The single best upper-body strength training exercise you can possibly do after 60!
To stay independent and active in your 60s and beyond, it’s essential to maintain your upper body strength.
A stronger upper body is vital to everyday tasks and to keep up with your mobility, flexibility, and heart health.
Your upper body includes muscles that are in your shoulders, back, chest, and arms.
Together, they help you lift and carry grocery bags, pick up your laundry basket, and mow the lawn.
They are also an indispensable part of keeping your posture and upper body stability and overall balance. In which, you may see a natural decline with aging unless you help to maintain with exercise.
Without strengthening those upper body muscles, you may be more prone to injuries, poor posture, and reduced stability.
For those who need extra care for heart health, strengthening your upper body also contributes to a better heart. Your heart is encompassed by the muscles in your upper body (1).
Adding exercise to your routine can benefit your heart by increasing blood flow and improving your cardiac and skeletal muscle mass (2).
If your regular workout routine lacks an upper body-focused exercise, it’s time to add one to your regimen.
One nearly-perfect upper body exercise you can start with in your 60s is the pushups.
And if the difficulty of the exercise makes you quench, it shouldn’t.
Pushups can be adjusted to fit any strength and fitness level.
Adding elevation to this upper body exercise can take some gravity off and lessens the difficulty.
If you are a complete beginner, you can even start with a wall pushup and walk your way up to a floor pushup.
What’s critical is you perform the exercise with the proper form.
Learn the correct way to perform a pushup.
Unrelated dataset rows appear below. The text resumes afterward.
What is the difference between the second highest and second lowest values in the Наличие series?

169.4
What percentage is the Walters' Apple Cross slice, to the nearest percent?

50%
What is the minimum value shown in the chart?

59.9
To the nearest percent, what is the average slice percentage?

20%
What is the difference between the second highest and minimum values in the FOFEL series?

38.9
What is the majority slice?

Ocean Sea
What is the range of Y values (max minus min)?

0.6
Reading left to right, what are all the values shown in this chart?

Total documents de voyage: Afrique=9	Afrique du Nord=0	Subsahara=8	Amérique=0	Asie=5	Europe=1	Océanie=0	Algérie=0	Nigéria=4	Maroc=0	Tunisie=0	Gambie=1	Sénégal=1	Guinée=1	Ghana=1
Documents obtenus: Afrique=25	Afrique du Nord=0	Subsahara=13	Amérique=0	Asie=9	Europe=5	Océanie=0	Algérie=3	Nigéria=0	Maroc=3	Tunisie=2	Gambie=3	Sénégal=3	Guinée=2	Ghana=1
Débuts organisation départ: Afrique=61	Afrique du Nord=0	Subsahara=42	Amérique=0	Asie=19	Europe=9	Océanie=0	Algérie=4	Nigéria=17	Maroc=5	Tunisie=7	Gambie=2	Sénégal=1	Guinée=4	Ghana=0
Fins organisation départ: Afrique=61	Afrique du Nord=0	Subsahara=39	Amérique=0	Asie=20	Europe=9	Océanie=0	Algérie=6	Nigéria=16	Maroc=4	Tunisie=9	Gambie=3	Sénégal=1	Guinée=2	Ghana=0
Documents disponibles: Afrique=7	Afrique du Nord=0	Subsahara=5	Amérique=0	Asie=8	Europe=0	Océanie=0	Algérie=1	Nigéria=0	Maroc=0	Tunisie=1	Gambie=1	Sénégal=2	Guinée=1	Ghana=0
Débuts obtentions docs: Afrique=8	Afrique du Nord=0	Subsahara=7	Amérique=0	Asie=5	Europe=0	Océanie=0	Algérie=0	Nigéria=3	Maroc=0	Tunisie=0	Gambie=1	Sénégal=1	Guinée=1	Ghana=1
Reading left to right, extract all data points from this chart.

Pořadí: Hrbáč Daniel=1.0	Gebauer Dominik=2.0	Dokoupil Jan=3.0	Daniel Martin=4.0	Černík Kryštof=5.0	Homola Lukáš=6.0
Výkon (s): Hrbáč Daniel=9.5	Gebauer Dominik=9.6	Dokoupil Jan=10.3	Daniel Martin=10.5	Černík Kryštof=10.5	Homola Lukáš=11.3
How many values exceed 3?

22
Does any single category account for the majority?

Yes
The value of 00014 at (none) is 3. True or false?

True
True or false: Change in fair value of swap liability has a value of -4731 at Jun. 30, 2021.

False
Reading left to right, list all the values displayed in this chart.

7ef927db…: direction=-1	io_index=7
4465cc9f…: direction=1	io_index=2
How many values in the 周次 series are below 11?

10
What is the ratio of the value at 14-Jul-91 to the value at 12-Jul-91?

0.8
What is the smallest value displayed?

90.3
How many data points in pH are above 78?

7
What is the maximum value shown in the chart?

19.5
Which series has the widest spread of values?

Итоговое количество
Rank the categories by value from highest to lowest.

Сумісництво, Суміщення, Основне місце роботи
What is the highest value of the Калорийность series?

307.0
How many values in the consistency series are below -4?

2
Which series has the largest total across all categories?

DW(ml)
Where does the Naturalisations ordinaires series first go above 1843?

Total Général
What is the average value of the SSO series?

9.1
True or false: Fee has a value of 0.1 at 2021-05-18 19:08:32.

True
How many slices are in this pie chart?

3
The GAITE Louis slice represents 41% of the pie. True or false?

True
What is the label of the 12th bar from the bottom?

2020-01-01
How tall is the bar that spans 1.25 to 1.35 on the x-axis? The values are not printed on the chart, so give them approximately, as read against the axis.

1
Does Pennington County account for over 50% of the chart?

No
How to Perform a Proper Pushup
- Place your hands slightly wider than shoulder-width apart at chest level.
- Adjust your feet so they are just about hip-width apart and perfectly in line with the body. Don’t let your toes or heels point inward or outward. They should be parallel to each other.
- Form a straight line from your shoulders to the hips and pull your belly button in to maintain a natural curve on your back.
- Don’t let your head drop and keep it in line with the shoulders.
- Engage your core and squeeze the glutes. Bend the elbows to lower your chest and hips toward the floor (or any surface you are using) and stop when you reach as close to it as possible.
- Engage the chest, triceps, and core. Press through the hands to push your body up to the starting position.
- Repeat 7-10 times to start. You can increase the reps you improve your fitness level.